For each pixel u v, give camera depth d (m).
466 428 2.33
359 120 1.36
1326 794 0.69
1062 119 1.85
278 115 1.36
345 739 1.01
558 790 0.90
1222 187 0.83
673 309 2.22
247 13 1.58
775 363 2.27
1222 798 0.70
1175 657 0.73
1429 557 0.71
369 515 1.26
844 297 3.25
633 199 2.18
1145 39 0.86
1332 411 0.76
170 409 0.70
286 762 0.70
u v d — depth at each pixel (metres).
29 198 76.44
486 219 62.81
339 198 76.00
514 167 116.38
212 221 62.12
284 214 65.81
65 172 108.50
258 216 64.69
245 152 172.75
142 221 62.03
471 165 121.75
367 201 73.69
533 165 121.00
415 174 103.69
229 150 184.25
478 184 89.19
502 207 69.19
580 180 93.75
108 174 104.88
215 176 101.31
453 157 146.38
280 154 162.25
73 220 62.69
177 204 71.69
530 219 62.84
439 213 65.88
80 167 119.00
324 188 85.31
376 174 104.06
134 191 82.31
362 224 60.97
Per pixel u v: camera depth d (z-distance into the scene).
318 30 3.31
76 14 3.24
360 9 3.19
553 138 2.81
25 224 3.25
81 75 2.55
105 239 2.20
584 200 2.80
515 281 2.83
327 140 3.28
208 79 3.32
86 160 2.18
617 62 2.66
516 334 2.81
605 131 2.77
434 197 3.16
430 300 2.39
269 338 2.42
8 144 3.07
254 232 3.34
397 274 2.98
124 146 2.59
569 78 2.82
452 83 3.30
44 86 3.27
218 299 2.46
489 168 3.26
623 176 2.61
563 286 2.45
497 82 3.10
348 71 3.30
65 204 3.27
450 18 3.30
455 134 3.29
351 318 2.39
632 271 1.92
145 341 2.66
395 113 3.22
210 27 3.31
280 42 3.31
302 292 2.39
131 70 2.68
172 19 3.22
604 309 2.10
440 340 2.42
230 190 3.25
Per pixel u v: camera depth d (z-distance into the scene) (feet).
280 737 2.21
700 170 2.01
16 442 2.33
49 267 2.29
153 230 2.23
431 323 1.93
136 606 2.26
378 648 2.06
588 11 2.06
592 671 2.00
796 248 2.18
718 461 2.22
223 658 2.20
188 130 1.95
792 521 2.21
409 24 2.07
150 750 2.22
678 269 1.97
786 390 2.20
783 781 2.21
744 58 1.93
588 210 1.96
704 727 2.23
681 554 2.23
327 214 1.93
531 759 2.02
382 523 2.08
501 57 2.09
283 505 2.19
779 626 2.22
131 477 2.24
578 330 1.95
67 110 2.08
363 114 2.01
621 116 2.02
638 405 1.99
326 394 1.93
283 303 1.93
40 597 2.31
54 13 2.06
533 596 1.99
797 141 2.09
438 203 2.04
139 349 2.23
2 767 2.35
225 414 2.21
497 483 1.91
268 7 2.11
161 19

TO DO: Using the data above, print exactly the lines from the line that contains "514 167 116.38" through the line that contains "453 157 146.38", with both included.

WORKED SOLUTION:
514 167 116.38
212 221 62.12
284 214 65.81
65 172 108.50
258 216 64.69
245 152 172.75
142 221 62.03
471 165 121.75
367 201 73.69
533 165 121.00
415 174 103.69
229 150 184.25
478 184 89.19
502 207 69.19
580 180 93.75
108 174 104.88
215 176 101.31
453 157 146.38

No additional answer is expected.